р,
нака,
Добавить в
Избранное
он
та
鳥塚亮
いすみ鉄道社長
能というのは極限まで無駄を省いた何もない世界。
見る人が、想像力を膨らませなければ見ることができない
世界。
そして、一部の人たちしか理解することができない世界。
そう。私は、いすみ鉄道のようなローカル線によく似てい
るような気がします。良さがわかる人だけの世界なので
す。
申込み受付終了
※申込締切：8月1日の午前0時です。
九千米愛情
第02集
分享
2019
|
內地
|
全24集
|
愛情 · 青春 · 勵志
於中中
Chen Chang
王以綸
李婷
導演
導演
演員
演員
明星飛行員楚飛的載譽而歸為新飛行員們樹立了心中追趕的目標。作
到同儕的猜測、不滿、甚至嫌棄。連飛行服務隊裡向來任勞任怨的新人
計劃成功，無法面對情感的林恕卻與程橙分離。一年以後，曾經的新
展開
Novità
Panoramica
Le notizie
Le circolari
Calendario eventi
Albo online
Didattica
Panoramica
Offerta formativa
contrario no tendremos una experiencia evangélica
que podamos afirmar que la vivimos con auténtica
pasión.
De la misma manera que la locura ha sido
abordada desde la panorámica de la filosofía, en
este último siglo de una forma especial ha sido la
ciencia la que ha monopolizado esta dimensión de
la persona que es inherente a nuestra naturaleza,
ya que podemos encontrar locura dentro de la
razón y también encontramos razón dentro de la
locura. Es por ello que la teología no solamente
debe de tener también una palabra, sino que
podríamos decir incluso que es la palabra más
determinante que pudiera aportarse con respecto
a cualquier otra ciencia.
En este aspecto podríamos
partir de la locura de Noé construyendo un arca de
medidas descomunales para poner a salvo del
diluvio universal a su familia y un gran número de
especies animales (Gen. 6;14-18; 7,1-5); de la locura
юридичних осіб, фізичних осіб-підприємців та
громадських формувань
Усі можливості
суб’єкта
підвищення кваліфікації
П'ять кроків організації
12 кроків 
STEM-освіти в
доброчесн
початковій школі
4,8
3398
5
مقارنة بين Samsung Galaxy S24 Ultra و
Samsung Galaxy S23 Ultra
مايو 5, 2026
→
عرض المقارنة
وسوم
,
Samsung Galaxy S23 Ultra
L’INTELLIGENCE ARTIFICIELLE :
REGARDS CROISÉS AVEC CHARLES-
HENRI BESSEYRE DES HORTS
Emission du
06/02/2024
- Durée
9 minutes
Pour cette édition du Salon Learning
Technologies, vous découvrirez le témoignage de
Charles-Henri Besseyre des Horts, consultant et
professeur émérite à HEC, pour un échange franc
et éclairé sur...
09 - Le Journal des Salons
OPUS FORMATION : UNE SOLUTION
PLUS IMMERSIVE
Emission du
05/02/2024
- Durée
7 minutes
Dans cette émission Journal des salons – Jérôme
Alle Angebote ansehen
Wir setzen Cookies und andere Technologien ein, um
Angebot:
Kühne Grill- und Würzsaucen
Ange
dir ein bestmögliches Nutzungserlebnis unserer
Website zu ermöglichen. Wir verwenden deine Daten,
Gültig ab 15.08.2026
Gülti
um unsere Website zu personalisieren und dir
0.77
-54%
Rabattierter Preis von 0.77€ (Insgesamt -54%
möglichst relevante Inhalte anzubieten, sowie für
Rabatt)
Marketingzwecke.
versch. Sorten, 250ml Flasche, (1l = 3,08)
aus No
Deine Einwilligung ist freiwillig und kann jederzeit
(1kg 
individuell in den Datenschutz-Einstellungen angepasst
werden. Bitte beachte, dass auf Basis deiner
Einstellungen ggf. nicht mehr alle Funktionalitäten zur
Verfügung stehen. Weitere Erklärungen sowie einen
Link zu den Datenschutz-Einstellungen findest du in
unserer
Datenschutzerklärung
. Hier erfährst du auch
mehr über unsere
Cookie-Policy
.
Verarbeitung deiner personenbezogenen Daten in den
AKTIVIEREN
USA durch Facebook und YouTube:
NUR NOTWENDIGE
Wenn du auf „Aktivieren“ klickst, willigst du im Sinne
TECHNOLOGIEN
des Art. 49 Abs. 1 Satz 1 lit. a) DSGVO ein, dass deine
------------------------------------------------------------------------
*Written task*
Return the records exactly, from their start through the line that contains "locura. Es por", with both ends included.

*Your solution*
р,
нака,
Добавить в
Избранное
он
та
鳥塚亮
いすみ鉄道社長
能というのは極限まで無駄を省いた何もない世界。
見る人が、想像力を膨らませなければ見ることができない
世界。
そして、一部の人たちしか理解することができない世界。
そう。私は、いすみ鉄道のようなローカル線によく似てい
るような気がします。良さがわかる人だけの世界なので
す。
申込み受付終了
※申込締切：8月1日の午前0時です。
九千米愛情
第02集
分享
2019
|
內地
|
全24集
|
愛情 · 青春 · 勵志
於中中
Chen Chang
王以綸
李婷
導演
導演
演員
演員
明星飛行員楚飛的載譽而歸為新飛行員們樹立了心中追趕的目標。作
到同儕的猜測、不滿、甚至嫌棄。連飛行服務隊裡向來任勞任怨的新人
計劃成功，無法面對情感的林恕卻與程橙分離。一年以後，曾經的新
展開
Novità
Panoramica
Le notizie
Le circolari
Calendario eventi
Albo online
Didattica
Panoramica
Offerta formativa
contrario no tendremos una experiencia evangélica
que podamos afirmar que la vivimos con auténtica
pasión.
De la misma manera que la locura ha sido
abordada desde la panorámica de la filosofía, en
este último siglo de una forma especial ha sido la
ciencia la que ha monopolizado esta dimensión de
la persona que es inherente a nuestra naturaleza,
ya que podemos encontrar locura dentro de la
razón y también encontramos razón dentro de la
locura. Es por ello que la teología no solamente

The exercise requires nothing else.